Al, don't confuse the people. First of all, the Kramers-Kronig relations are useless unless you know either the real or the imaginary part of the electric permitivity. And for one thing, the electric permitivity is a classical concept, while the photon is a quantum concept. For a second thing, even if you want to use a semiclassical cross-section for absorption, you also need the magnetic permitivity.

As for emission, good luck with calculating decay rates based on classical electrodynamics. Emission is a pure quantum concept, and this is the reason why you cannot go beyond semiclassical rate equations when it comes to emission.

BTW, since you like simulations. Take a 3-d crystalline material, known, say NaCl, or something for which you can find the full band structure in the ASTM tables. Consider photons near some band transition, and assume they travel through your crystal using the absorption/re-emission mechanism you propose. Using just rate equations, with the relavant parameters from the tables, calculate the time necessary for a photon to travel through a given length of the material. Then compare this with the speed of light in the material as calculated from the refractive index of the material at that frequency (the moral of the story is that you will get unreasonably small velocity for the photon if you have absorption/re-emission mechanisms, because the decay times are rather large).

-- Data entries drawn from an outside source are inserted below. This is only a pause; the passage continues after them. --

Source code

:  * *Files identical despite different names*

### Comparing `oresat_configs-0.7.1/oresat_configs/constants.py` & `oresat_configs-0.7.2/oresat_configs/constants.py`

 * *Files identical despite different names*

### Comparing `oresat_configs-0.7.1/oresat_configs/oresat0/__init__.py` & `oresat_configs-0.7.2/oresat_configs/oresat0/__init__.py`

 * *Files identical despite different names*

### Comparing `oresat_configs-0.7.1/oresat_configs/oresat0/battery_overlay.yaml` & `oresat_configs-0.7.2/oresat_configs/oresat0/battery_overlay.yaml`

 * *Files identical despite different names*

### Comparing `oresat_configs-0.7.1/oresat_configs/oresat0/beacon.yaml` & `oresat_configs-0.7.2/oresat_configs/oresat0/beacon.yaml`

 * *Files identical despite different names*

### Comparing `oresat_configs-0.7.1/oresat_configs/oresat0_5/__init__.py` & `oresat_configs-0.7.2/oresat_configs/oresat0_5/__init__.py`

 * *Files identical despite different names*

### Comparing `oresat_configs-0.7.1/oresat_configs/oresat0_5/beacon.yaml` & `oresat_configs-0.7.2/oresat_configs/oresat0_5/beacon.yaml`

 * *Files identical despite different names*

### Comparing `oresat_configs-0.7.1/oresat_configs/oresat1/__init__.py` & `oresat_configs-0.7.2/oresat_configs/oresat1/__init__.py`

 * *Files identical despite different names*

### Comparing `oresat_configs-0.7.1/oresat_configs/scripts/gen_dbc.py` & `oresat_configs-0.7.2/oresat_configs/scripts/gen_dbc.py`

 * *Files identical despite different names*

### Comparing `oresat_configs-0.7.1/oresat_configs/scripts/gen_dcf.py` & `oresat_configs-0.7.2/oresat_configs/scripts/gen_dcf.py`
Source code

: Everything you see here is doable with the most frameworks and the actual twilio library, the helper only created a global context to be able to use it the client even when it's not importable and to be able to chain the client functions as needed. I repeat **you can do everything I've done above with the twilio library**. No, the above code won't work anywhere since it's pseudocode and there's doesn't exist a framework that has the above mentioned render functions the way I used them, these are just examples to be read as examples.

And this is not all. What about the materials transparent to certain frequencies? Where do you have there absorption and re-emission for radiation in the transparency domain?

The explanation is much simpler: the "gates" are usually the atoms of the material. Since photons are quanta of electromagnetic field, once again, roughly speaking, the electromagnetic field of the photon (the skier) interacts with the electromagnetic field of the atom (the gate), and the photon is (very mildly) scattered, "repelled" by the atom towards another atom, and so on and so forth.
A full explanation would require quantum electrodynamics, and I doubt the full theory would do any good to anyone in this context.